Kubelkova, who joined the board in July, said while a rise in domestic demand would signal the need for a further tightening in monetary policy, this was not materialising.
“Latest data show that people are ceasing to spend and consumption is beginning to slow, and is even declining in some market segments,” she told daily Lidove Noviny in her first public remarks since joining the board.
The bank halted a previous cycle of rate hikes under new Governor Ales Michl, who also took his post in July, and signalled rate stability for an extended period. The bank had raised its main rate to 7% by June this year, while inflation reached 18% year-on-year in September.

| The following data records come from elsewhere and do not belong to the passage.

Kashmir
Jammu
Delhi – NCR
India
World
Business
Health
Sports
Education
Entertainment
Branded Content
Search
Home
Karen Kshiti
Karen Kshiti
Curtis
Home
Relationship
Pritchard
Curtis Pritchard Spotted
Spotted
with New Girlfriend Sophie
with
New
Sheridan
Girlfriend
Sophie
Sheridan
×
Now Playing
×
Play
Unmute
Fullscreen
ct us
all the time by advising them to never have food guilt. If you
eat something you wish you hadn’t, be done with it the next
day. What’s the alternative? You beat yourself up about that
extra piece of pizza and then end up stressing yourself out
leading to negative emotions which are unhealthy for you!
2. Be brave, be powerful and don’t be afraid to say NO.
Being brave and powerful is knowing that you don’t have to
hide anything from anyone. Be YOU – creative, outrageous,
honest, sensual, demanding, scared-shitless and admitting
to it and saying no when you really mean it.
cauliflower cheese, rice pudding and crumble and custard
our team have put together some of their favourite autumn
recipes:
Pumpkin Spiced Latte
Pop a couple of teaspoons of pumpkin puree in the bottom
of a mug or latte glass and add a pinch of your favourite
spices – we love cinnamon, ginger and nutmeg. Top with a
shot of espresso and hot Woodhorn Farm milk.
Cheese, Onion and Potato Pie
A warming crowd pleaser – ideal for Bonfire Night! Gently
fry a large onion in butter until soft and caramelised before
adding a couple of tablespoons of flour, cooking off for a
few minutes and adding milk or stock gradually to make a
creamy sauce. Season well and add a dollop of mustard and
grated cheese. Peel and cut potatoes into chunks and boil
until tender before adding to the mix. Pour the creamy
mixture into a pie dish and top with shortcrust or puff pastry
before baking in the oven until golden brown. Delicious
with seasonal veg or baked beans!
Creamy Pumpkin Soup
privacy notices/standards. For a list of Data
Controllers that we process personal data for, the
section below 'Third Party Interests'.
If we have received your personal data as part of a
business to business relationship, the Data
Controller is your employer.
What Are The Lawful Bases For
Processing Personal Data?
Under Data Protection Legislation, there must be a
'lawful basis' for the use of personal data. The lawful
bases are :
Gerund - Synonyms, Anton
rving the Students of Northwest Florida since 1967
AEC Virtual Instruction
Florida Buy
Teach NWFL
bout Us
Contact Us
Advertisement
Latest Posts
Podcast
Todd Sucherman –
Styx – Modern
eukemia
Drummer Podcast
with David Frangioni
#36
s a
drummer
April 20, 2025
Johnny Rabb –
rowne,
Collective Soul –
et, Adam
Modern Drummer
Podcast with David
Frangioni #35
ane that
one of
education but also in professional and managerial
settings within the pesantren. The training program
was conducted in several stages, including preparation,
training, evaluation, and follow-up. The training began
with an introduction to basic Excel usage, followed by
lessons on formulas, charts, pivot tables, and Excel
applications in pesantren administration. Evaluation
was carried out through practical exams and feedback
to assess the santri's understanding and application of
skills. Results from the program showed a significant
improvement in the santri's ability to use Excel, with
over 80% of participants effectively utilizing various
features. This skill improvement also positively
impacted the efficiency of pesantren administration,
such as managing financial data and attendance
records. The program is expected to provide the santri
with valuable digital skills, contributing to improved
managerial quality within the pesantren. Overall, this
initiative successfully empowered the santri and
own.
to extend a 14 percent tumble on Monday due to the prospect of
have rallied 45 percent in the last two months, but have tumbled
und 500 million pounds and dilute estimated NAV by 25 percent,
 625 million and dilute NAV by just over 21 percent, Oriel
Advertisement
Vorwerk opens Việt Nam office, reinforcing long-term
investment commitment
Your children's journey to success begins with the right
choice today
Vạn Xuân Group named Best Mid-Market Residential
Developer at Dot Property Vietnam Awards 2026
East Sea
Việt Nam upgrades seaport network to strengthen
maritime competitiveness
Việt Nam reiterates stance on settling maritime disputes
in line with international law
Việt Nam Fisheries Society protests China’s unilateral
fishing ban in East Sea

Wage growth surprised on the upside in the second quarter, Kubelkova said, though she added she was not as worried as some of her board colleagues about a wage-inflation spiral, as she expected a compromise in wage talks between employers and unions.
Kubelkova said the central bank’s months-long running market interventions to prop up the crown currency’s exchange rate had been an exceptional tool that was helping to reduce the bank’s large balance sheet built up in previous years.
She said data showed the bank did not intervene much in August, and that she believed the crown’s exchange rate would be roughly where it was now even without interventions.
The crown, propped up by billions of euros in interventions in the past months, has outperformed regional peers the Hungarian forint and the Polish zloty, staying stable at around 24.5 to the euro, up 1.4% so far this year.